Ainda, tal superação também diz respeito à banalização da própria existência
humana enquanto Experiência: tudo está previamente dado e nada deve se deixar
consumir no/pelo tempo de aprendizado (da Formação
Cultural) (Walter Benjamin), tanto porque o tempo mesmo de aprendizado já é
um tempo dado como instrumento, como valor de troca.
A Razão Crítica só sobrevive – ainda que em
aparência – na crítica teórica (na crítica da ideologia ou da razão instrumental),
dentro das cabeças dos intelectuais e dos escritórios acadêmicos. Porém,
somente em aparência. Os resquícios da Razão que parecem sobreviver são como
espasmos do moribundo que dá uma espécie de adeus ao mundo. Além disso, somente
parece crítica, pois na medida em que o mundo é tecnificado, qualquer “discórdia” pontual surge como se fosse a
contraposição dialética da tese. No entanto, com tudo reduzido a opções duais – este lado ou aquele –, inclusive o que parece ser crítico é apenas
o outro lado da técnica. Fazer uma decisão “política” (técnica), por exemplo,
ser contraposta por força da lei (revogação ou anulação judicial – também
técnica), apesar de parecer “o certo”, no caso de decisões de fato absurdas, é
simplesmente a ratificação da técnica: tal decisão judicial só teria força
política se fosse obra da Política,
da discussão pública e de uma racionalidade para além do cálculo, não do
“politicismo” cientificado ou tecnificado, como ocorre.

* Dados apresentados
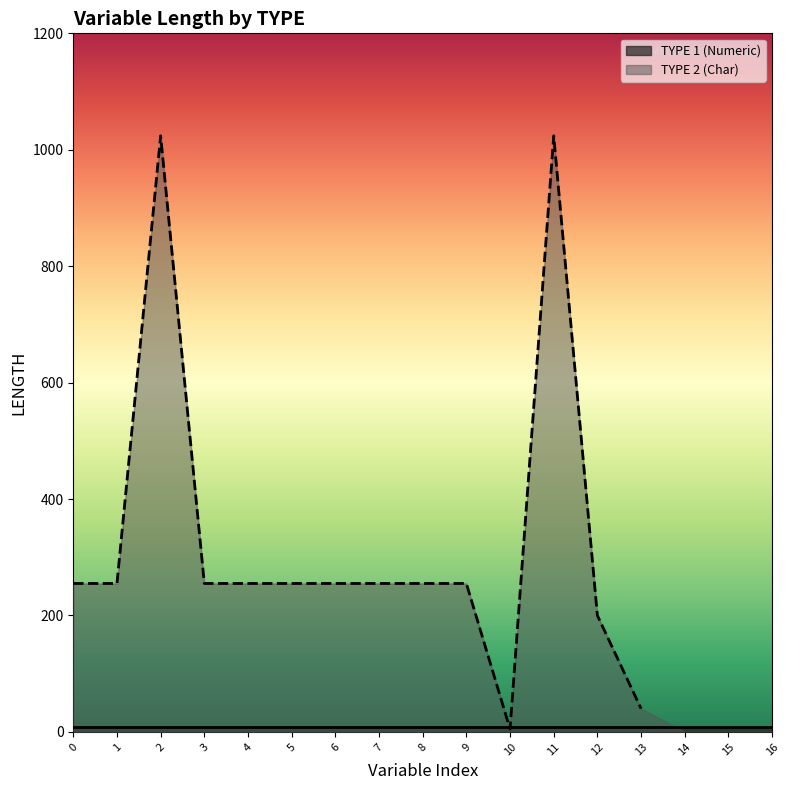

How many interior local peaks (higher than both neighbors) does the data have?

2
---
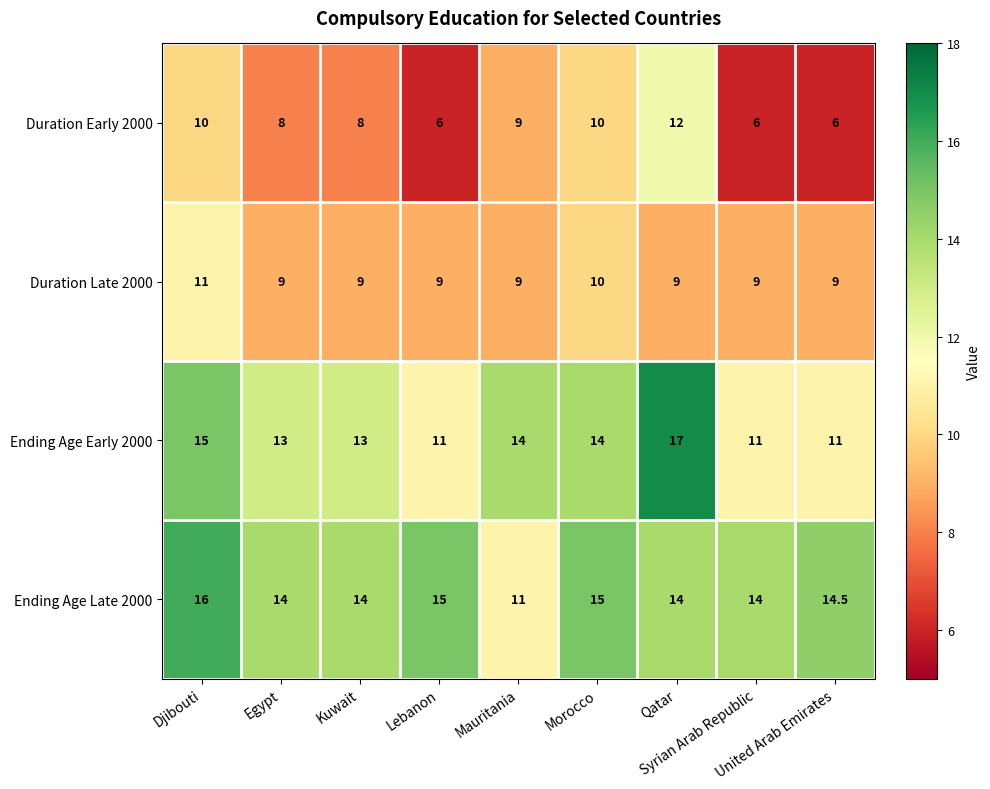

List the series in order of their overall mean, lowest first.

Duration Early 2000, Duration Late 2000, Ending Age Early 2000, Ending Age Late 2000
* * *
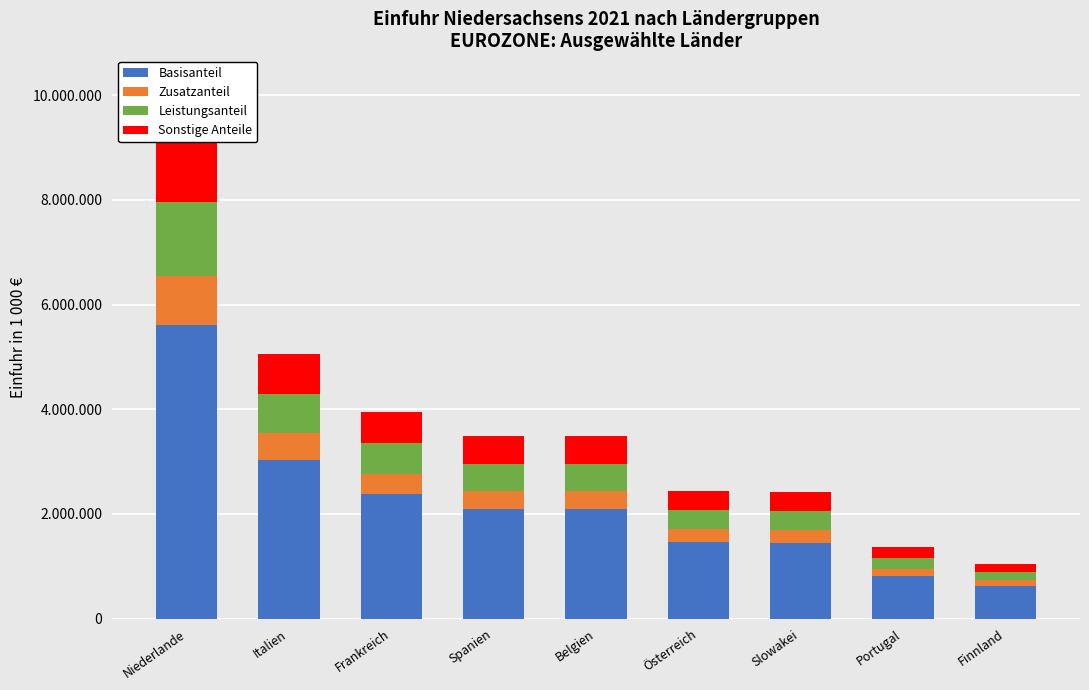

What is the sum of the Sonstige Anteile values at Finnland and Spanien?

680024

* O que se pede
Continue o trecho sobre a Razão Crítica e a técnica a partir da última frase.

* Resposta da tarefa
A dominação da
natureza externa, “indomável” até então, por meio da instrumentação do mundo,
da substituição quase total da fragilidade humana pela potência quase
indestrutível da máquina (da ciência aplicada, tecnologia moderna), leva
necessariamente o humano ao posto de apêndice.
O movimento que leva da autonomia do indivíduo para a autonomia do produto da
atividade humana, é aquele que tem como centro organizador não somente a
substituição do humano pela máquina (tecnologia etc.), mas a dependência
daquele em relação a esta. A perda das
capacidades humanas se dá, não-espontânea e não-autonomamente, por conta da fragmentação
do próprio indivíduo, de sua existência dependente não de outros indivíduos,
mas das coisas feitas por sua atividade e que se “desligam” de si: o Frankenstein da vida real é o produto do
trabalho humano alienado – o fetiche da produção. A dominação da natureza
externa coaduna com a dominação da natureza interna ao passo em que aquilo que
é “humano” está situado nas coisas (humanizadas): a dependência em relação à
técnica e aos seus frutos não é de vontade dos indivíduos, mas necessidade
intrínseca já que aquilo que o torna
(ou tornaria) humano – qualidades humanas etc. – está nas coisas, é propriedade delas. Fausto só pôde fazer o pacto com Mefistófeles (Goethe), pois tudo aquilo que era e deveria ser já
não estava nele e nem dependia mais dele mesmo. A substância do indivíduo
moderno é esvaziada, é um nada e no lugar fica um buraco a ser preenchido.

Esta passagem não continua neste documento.